* Written task *
Copy every line of all the entries below without changing anything.

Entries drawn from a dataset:
:::::

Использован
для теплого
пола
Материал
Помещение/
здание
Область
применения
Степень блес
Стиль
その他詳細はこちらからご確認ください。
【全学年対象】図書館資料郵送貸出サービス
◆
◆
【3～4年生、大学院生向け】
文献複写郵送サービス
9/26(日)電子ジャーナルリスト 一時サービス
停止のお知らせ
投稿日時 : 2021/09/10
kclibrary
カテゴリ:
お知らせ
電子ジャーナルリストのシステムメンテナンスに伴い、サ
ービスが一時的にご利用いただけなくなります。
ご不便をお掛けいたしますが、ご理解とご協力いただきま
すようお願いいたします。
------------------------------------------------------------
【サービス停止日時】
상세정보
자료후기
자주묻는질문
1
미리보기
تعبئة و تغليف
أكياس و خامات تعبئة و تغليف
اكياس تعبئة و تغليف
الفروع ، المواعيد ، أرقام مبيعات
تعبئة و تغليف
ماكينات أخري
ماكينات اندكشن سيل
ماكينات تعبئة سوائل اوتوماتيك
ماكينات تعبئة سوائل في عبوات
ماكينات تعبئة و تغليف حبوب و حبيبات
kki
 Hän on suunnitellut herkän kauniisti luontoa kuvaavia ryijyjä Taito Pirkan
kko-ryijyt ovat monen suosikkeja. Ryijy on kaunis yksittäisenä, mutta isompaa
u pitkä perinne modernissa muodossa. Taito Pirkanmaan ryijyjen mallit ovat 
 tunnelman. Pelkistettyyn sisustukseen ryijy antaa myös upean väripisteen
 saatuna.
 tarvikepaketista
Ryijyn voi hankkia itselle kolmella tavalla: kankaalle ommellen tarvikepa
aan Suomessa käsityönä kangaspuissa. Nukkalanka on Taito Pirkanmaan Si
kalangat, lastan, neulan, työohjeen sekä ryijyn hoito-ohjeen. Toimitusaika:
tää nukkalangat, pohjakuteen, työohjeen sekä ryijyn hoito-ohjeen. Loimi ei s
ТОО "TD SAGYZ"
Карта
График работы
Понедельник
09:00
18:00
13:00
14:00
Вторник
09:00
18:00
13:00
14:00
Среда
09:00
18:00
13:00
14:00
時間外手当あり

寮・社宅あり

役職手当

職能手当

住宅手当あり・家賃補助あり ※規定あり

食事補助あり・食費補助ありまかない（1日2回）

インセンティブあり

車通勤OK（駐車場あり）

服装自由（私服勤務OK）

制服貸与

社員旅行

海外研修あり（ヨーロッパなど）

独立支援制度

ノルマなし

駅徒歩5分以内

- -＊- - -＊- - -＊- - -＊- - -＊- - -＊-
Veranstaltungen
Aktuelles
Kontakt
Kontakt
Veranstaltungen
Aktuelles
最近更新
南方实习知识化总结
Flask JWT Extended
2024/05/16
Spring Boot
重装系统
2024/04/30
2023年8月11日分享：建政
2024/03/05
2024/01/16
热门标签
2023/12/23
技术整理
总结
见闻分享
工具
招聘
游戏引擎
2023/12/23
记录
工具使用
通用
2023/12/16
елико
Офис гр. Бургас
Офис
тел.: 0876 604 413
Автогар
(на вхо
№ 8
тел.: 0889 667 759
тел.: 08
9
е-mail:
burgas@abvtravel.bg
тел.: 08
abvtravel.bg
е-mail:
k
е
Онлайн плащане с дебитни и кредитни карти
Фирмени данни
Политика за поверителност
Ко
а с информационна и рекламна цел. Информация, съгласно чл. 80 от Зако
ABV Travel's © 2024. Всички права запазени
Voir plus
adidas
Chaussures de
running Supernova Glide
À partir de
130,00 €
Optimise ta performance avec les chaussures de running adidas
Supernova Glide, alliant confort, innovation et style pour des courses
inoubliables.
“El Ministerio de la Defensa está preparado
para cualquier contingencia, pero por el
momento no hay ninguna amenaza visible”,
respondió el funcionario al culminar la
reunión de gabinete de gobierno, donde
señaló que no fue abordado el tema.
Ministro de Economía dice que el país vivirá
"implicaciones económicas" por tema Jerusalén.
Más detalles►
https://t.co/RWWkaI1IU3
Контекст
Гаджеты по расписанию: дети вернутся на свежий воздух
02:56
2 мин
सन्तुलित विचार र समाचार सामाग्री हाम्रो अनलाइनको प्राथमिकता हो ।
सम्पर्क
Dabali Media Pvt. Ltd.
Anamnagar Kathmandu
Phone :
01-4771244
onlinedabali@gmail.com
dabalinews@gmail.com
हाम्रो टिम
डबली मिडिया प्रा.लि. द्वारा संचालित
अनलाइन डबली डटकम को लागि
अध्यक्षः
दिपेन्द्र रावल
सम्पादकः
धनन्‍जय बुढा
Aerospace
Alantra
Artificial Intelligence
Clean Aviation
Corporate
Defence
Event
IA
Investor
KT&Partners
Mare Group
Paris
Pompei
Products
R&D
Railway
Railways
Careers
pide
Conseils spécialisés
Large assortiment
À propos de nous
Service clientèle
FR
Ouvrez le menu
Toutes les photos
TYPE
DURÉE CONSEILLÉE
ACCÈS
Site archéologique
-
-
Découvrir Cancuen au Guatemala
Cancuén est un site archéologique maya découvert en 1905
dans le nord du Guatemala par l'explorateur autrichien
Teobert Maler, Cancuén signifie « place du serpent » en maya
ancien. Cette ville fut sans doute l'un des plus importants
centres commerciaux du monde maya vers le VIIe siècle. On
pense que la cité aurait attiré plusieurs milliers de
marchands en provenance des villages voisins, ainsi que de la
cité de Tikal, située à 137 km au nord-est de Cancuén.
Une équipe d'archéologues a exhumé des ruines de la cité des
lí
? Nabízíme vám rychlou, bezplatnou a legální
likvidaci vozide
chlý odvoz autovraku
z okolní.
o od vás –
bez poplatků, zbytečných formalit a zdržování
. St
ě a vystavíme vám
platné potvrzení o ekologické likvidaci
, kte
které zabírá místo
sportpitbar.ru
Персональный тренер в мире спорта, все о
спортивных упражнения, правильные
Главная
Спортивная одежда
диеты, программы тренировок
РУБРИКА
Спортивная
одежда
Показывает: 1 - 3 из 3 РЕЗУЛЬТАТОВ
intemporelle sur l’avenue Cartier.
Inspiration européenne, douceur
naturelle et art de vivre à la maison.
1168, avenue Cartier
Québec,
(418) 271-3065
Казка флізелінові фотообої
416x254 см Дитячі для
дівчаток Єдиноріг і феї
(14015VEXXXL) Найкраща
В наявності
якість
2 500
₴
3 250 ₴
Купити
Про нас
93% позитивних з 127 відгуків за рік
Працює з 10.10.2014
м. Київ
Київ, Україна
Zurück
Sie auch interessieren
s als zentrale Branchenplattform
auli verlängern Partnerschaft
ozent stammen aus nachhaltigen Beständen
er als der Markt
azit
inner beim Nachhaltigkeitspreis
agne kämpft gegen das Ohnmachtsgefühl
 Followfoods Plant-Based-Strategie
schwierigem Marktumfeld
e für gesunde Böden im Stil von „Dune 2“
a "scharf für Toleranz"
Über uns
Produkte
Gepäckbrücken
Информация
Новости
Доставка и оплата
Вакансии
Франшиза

:::::

* Finished task *
Использован
для теплого
пола
Материал
Помещение/
здание
Область
применения
Степень блес
Стиль
その他詳細はこちらからご確認ください。
【全学年対象】図書館資料郵送貸出サービス
◆
◆
【3～4年生、大学院生向け】
文献複写郵送サービス
9/26(日)電子ジャーナルリスト 一時サービス
停止のお知らせ
投稿日時 : 2021/09/10
kclibrary
カテゴリ:
お知らせ
電子ジャーナルリストのシステムメンテナンスに伴い、サ
ービスが一時的にご利用いただけなくなります。
ご不便をお掛けいたしますが、ご理解とご協力いただきま
すようお願いいたします。
------------------------------------------------------------
【サービス停止日時】
상세정보
자료후기
자주묻는질문
1
미리보기
تعبئة و تغليف
أكياس و خامات تعبئة و تغليف
اكياس تعبئة و تغليف
الفروع ، المواعيد ، أرقام مبيعات
تعبئة و تغليف
ماكينات أخري
ماكينات اندكشن سيل
ماكينات تعبئة سوائل اوتوماتيك
ماكينات تعبئة سوائل في عبوات
ماكينات تعبئة و تغليف حبوب و حبيبات
kki
 Hän on suunnitellut herkän kauniisti luontoa kuvaavia ryijyjä Taito Pirkan
kko-ryijyt ovat monen suosikkeja. Ryijy on kaunis yksittäisenä, mutta isompaa
u pitkä perinne modernissa muodossa. Taito Pirkanmaan ryijyjen mallit ovat 
 tunnelman. Pelkistettyyn sisustukseen ryijy antaa myös upean väripisteen
 saatuna.
 tarvikepaketista
Ryijyn voi hankkia itselle kolmella tavalla: kankaalle ommellen tarvikepa
aan Suomessa käsityönä kangaspuissa. Nukkalanka on Taito Pirkanmaan Si
kalangat, lastan, neulan, työohjeen sekä ryijyn hoito-ohjeen. Toimitusaika:
tää nukkalangat, pohjakuteen, työohjeen sekä ryijyn hoito-ohjeen. Loimi ei s
ТОО "TD SAGYZ"
Карта
График работы
Понедельник
09:00
18:00
13:00
14:00
Вторник
09:00
18:00
13:00
14:00
Среда
09:00
18:00
13:00
14:00
時間外手当あり

寮・社宅あり

役職手当

職能手当

住宅手当あり・家賃補助あり ※規定あり

食事補助あり・食費補助ありまかない（1日2回）

インセンティブあり

車通勤OK（駐車場あり）

服装自由（私服勤務OK）

制服貸与

社員旅行

海外研修あり（ヨーロッパなど）

独立支援制度

ノルマなし

駅徒歩5分以内

- -＊- - -＊- - -＊- - -＊- - -＊- - -＊-
Veranstaltungen
Aktuelles
Kontakt
Kontakt
Veranstaltungen
Aktuelles
最近更新
南方实习知识化总结
Flask JWT Extended
2024/05/16
Spring Boot
重装系统
2024/04/30
2023年8月11日分享：建政
2024/03/05
2024/01/16
热门标签
2023/12/23
技术整理
总结
见闻分享
工具
招聘
游戏引擎
2023/12/23
记录
工具使用
通用
2023/12/16
елико
Офис гр. Бургас
Офис
тел.: 0876 604 413
Автогар
(на вхо
№ 8
тел.: 0889 667 759
тел.: 08
9
е-mail:
burgas@abvtravel.bg
тел.: 08
abvtravel.bg
е-mail:
k
е
Онлайн плащане с дебитни и кредитни карти
Фирмени данни
Политика за поверителност
Ко
а с информационна и рекламна цел. Информация, съгласно чл. 80 от Зако
ABV Travel's © 2024. Всички права запазени
Voir plus
adidas
Chaussures de
running Supernova Glide
À partir de
130,00 €
Optimise ta performance avec les chaussures de running adidas
Supernova Glide, alliant confort, innovation et style pour des courses
inoubliables.
“El Ministerio de la Defensa está preparado
para cualquier contingencia, pero por el
momento no hay ninguna amenaza visible”,
respondió el funcionario al culminar la
reunión de gabinete de gobierno, donde
señaló que no fue abordado el tema.
Ministro de Economía dice que el país vivirá
"implicaciones económicas" por tema Jerusalén.
Más detalles►
https://t.co/RWWkaI1IU3
Контекст
Гаджеты по расписанию: дети вернутся на свежий воздух
02:56
2 мин
सन्तुलित विचार र समाचार सामाग्री हाम्रो अनलाइनको प्राथमिकता हो ।
सम्पर्क
Dabali Media Pvt. Ltd.
Anamnagar Kathmandu
Phone :
01-4771244
onlinedabali@gmail.com
dabalinews@gmail.com
हाम्रो टिम
डबली मिडिया प्रा.लि. द्वारा संचालित
अनलाइन डबली डटकम को लागि
अध्यक्षः
दिपेन्द्र रावल
सम्पादकः
धनन्‍जय बुढा
Aerospace
Alantra
Artificial Intelligence
Clean Aviation
Corporate
Defence
Event
IA
Investor
KT&Partners
Mare Group
Paris
Pompei
Products
R&D
Railway
Railways
Careers
pide
Conseils spécialisés
Large assortiment
À propos de nous
Service clientèle
FR
Ouvrez le menu
Toutes les photos
TYPE
DURÉE CONSEILLÉE
ACCÈS
Site archéologique
-
-
Découvrir Cancuen au Guatemala
Cancuén est un site archéologique maya découvert en 1905
dans le nord du Guatemala par l'explorateur autrichien
Teobert Maler, Cancuén signifie « place du serpent » en maya
ancien. Cette ville fut sans doute l'un des plus importants
centres commerciaux du monde maya vers le VIIe siècle. On
pense que la cité aurait attiré plusieurs milliers de
marchands en provenance des villages voisins, ainsi que de la
cité de Tikal, située à 137 km au nord-est de Cancuén.
Une équipe d'archéologues a exhumé des ruines de la cité des
lí
? Nabízíme vám rychlou, bezplatnou a legální
likvidaci vozide
chlý odvoz autovraku
z okolní.
o od vás –
bez poplatků, zbytečných formalit a zdržování
. St
ě a vystavíme vám
platné potvrzení o ekologické likvidaci
, kte
které zabírá místo
sportpitbar.ru
Персональный тренер в мире спорта, все о
спортивных упражнения, правильные
Главная
Спортивная одежда
диеты, программы тренировок
РУБРИКА
Спортивная
одежда
Показывает: 1 - 3 из 3 РЕЗУЛЬТАТОВ
intemporelle sur l’avenue Cartier.
Inspiration européenne, douceur
naturelle et art de vivre à la maison.
1168, avenue Cartier
Québec,
(418) 271-3065
Казка флізелінові фотообої
416x254 см Дитячі для
дівчаток Єдиноріг і феї
(14015VEXXXL) Найкраща
В наявності
якість
2 500
₴
3 250 ₴
Купити
Про нас
93% позитивних з 127 відгуків за рік
Працює з 10.10.2014
м. Київ
Київ, Україна
Zurück
Sie auch interessieren
s als zentrale Branchenplattform
auli verlängern Partnerschaft
ozent stammen aus nachhaltigen Beständen
er als der Markt
azit
inner beim Nachhaltigkeitspreis
agne kämpft gegen das Ohnmachtsgefühl
 Followfoods Plant-Based-Strategie
schwierigem Marktumfeld
e für gesunde Böden im Stil von „Dune 2“
a "scharf für Toleranz"
Über uns
Produkte
Gepäckbrücken
Информация
Новости
Доставка и оплата
Вакансии
Франшиза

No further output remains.